2026/8/23
現在の日本には、明治・大正期の片仮名文語体で書かれた法令が、少数ながら重要な分野に残っています。
例えば、1884年制定の「爆発物取締罰則」は現在も効力を持ちます。第一条は「治安ヲ妨ケ又ハ人ノ身体財産ヲ害セントスルノ目的ヲ以テ爆発物ヲ使用シタル者」と始まります。2025年の拘禁刑導入に対応して刑名は改正されましたが、文章全体は明治期の文体のままです。e-Gov法令検索
1889年の「決闘罪ニ関スル件」も現行です。「決闘ヲ挑ミタル者又ハ其挑ニ応シタル者」と規定され、こちらも刑名だけが拘禁刑へ改められました。e-Gov法令検索
1899年の「失火ノ責任ニ関スル法律」、いわゆる失火責任法も現行です。条文は一文だけですが、「民法第七百九条ノ規定ハ失火ノ場合ニハ之ヲ適用セス但シ失火者ニ重大ナル過失アリタルトキハ此ノ限ニ在ラス」と書かれています。e-Gov法令検索
さらに、「暴力行為等処罰ニ関スル法律」「盗犯等ノ防止及処分ニ関スル法律」など、現在も刑事事件で適用され得る法律にも片仮名文語体が残っています。歴史資料として保存されているのではなく、現在の国民に適用される法令です。

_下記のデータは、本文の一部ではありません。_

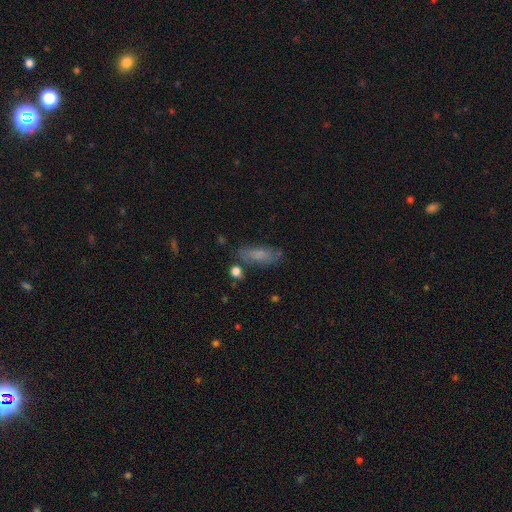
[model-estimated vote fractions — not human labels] Smooth or featured? smooth (62%)
How rounded? in between (55%)
Merging? none (71%)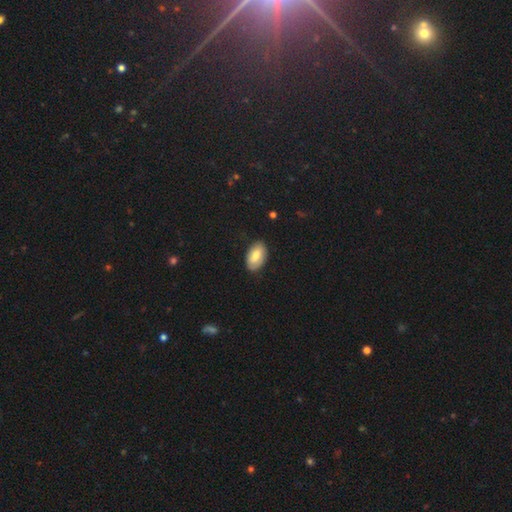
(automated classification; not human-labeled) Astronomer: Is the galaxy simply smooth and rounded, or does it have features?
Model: smooth — 74%.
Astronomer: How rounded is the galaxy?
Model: in between — 94%.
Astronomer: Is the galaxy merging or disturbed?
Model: none — 83%.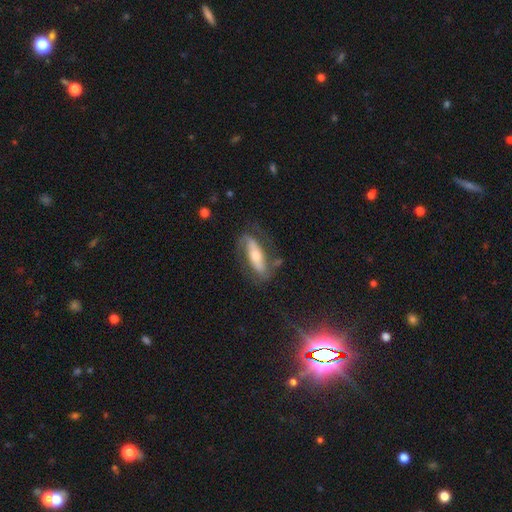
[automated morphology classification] Overall: featured or disk (70%). Edge-on disk: no (80%). Bar: strong (46%; no 33%). Spiral arms: yes (82%). Bulge size: moderate (54%; small 35%). Merging: none (67%).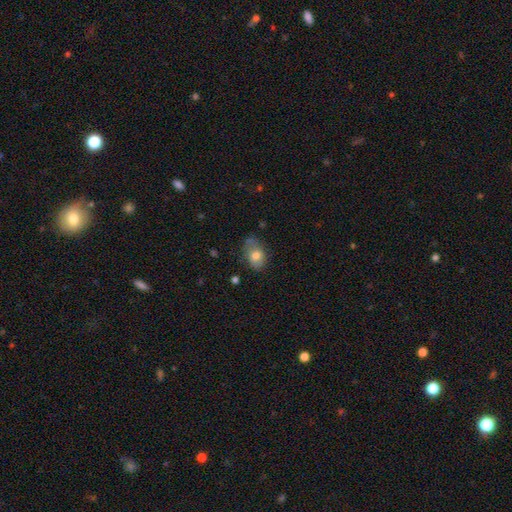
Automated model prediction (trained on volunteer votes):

これは表記上の趣味の問題ではありません。法律は国民に義務を課し、違反者を処罰し、損害賠償の範囲を決めます。その原文を一般の国民がそのまま読んで理解しにくい状態は、法令へのアクセスを妨げます。
現代語化が不可能なわけではありません。刑法は1995年の改正で、片仮名漢文調から平仮名口語体へ改められました。このときは表記を平易にすると同時に、最高裁が違憲と判断した尊属殺人の加重規定なども削除されています。法務省「令和元年版犯罪白書」
会社法の制定でも、商法第二編、有限会社法、商法特例法などを一つの法典にまとめ、片仮名文語体を平仮名口語体に改めました。現代語化と法令統合は、既に実施例のある改革です。
ただし、片仮名を平仮名に置き換えるだけでは足りません。「其ノ」「之ヲ」「看做ス」といった言葉を機械的に直すと、長年の判例や解釈とのずれが生じる可能性があります。従来の法的意味を維持する部分と、制度自体を改める部分を分け、旧条文との対照表や改正理由を公表する必要があります。
同時に、刑法や民法へ統合できる規定は統合し、独立法として残す必要が乏しい法律は廃止する。独立法が必要なものは、目的、対象、構成要件、刑罰を現代文で書き直すべきです。
法律は専門家だけの内部文書ではありません。国民に守ることを求める以上、国民が原文を読める形にすることも、法治国家の基本的な責任です。